Some years ago St. Paul School of Theology in Kansas City was seeking a new president. Over one hundred candidates applied for the position. The search committee narrowed the list to five eminently qualified persons. Then somebody came up with a brilliant idea: let’s send a person to the institutions where each of the five finalists is currently employed, and let’s interview the janitor at each place, asking him what he thinks of the man seeking to be our president. This was done and a janitor gave such a glowing appraisal of William MacElvaney that he was selected President of St. Paul’s School of Theology.

Somebody on that search committee understood, in a flash of genius, that those who live close to Christ become so secure in his love that they no longer relate to other people according to rank or power or money or prestige. They treat janitors and governors with equal dignity. They regard everybody as a VIP. Children seem to do this intuitively; adult Christians have to relearn it.

How do we grow to the point that we stop measuring people by their successes and start regarding people for their service, for their sacrifices? How do we move from a world’s model which measures value in terms of wealth, fame, and power to a model which measures value in based on Jesus’ teachings?

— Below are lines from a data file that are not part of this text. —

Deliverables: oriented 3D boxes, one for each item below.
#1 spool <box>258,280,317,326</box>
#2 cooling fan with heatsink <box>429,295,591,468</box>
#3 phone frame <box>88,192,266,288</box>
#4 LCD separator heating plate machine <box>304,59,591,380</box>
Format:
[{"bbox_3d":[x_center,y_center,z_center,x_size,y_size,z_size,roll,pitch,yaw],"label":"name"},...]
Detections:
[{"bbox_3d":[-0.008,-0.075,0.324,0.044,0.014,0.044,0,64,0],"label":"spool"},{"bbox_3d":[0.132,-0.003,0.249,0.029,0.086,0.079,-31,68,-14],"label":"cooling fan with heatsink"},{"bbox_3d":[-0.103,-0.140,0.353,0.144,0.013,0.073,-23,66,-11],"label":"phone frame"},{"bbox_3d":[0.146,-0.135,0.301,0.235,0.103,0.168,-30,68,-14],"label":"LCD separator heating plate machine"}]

What is greatness in the kingdom of God?

Someone once asked Dr. Albert Sweitzer who was the greatest person in the world. He answered: “Some unknown person, who is doing the work of love.” When Mike Peters won the Pulitzer Prize for political cartoons (1981), he wasn’t expecting the honor. He described his response by saying, “It is like you are asleep and it is two in the morning and you are hugging your pillow and you are in your funny pajamas and somebody bursts through the door and they come over and start shaking you and they say, ‘Wake up, wake up!’ And you say, ‘What is it?’ And they say, ‘You have just won the Boston Marathon!’ And you say, ‘But I’m not running in the Boston Marathon.’ And they say, ‘Doesn’t make any difference, you won.'”

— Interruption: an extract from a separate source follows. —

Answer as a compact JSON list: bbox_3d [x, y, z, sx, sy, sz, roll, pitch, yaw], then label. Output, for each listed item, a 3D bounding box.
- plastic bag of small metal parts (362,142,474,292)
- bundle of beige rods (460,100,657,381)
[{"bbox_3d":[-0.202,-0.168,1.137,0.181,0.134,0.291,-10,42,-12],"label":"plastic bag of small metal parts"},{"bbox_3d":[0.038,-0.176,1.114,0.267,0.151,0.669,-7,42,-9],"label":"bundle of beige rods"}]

Jesus taught that heaven will hold some surprises. Honor and glory will be granted for behavior that was so natural, so undistinguished, and so noncompetitive. Take the simple illustration that Jesus gives of receiving a child. From somewhere Jesus finds a small child who he stands in front of them. It is interesting that Mark tells us that Jesus stands the child in front of them and then takes the child in his arms. Perhaps he was highlighting how low the child was by comparison. But as he raises the child in his arms he says to them, “Whoever welcomes on of these little children in my name welcomes me; and whoever welcomes me does not welcome me but the one who sent me.” Now, what does he mean? He is talking about having a humble servant attitude, being willing to reach out and help the lowliest of people so that we might show them the love of Christ. Such simple acts will be greatly rewarded.

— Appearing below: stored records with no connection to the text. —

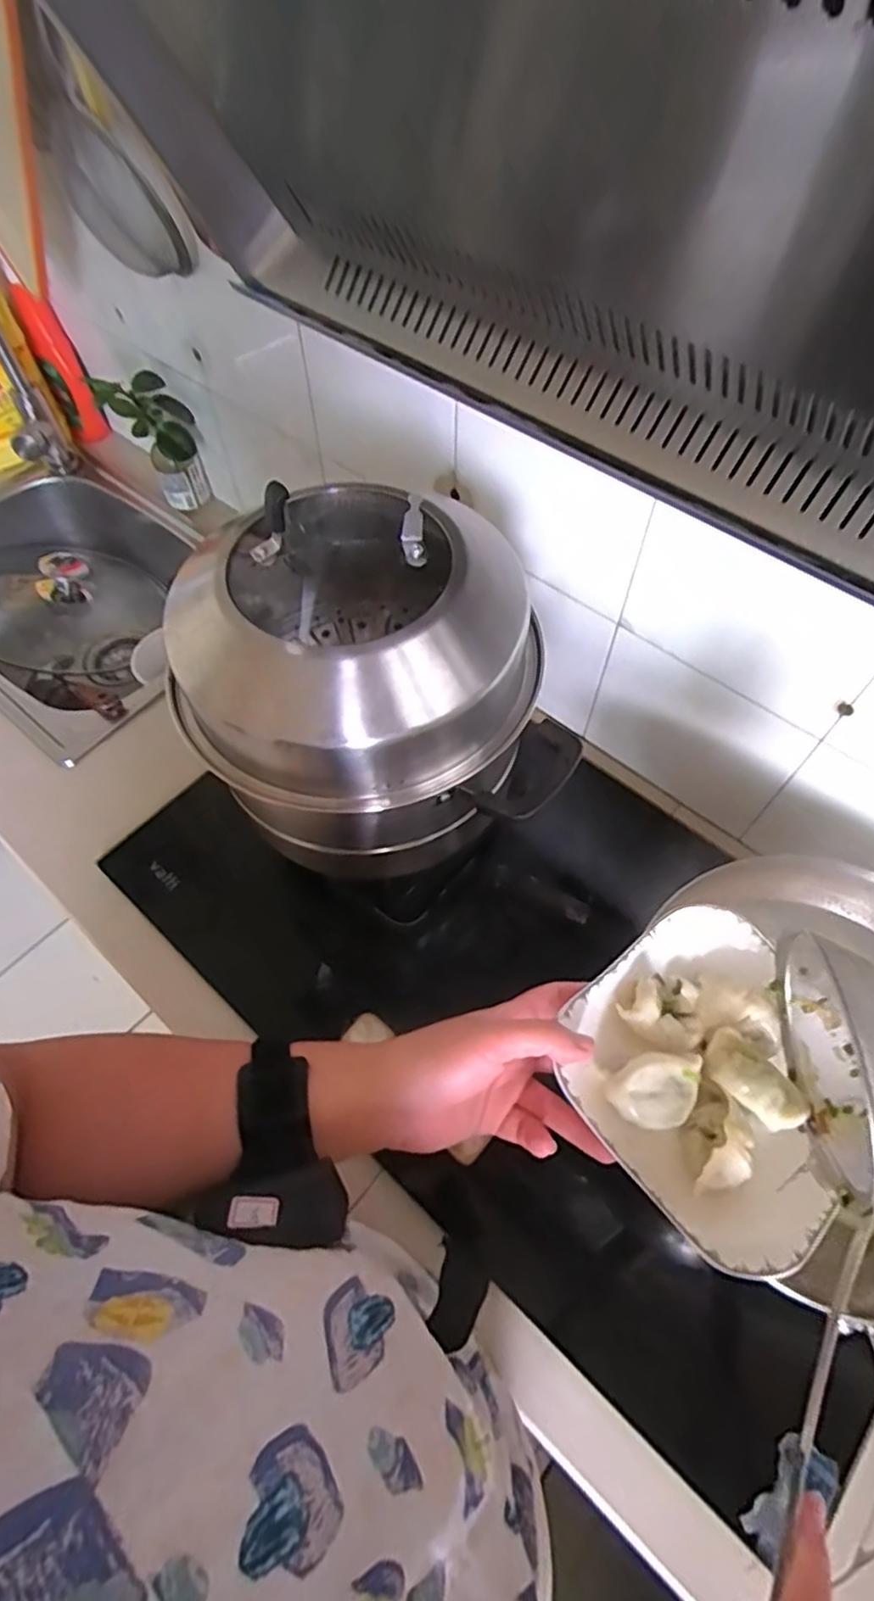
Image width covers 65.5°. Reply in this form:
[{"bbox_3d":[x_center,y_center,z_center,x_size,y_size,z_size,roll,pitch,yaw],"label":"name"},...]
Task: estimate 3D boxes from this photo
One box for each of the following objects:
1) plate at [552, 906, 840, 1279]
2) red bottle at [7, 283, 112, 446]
[{"bbox_3d":[0.161,0.157,0.389,0.151,0.037,0.160,-35,66,-17],"label":"plate"},{"bbox_3d":[-0.532,-0.616,0.961,0.056,0.183,0.086,-29,64,-15],"label":"red bottle"}]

Yes, many of God’s children will be surprised to find that their faithful simple service has brought them top honors. The servant will be honored; the last shall be first. And if there is one thing in this world that short circuits such simple acts it is self-promotion. You cannot both serve and conquer. So put on your funniest pajamas and get ready to hear from God that you have already won… because of Jesus.

Dear Lord, sometimes I would like to think that I am great. I know that history will not record me as “Steve, the Great.” But I do hope that someone will notice that Steve did seek to let you live through me and that all my brothers and sisters mattered. I pray that you lifted someone’s spirit because I happened to be there with kindness and peace. In and through Jesus. Amen.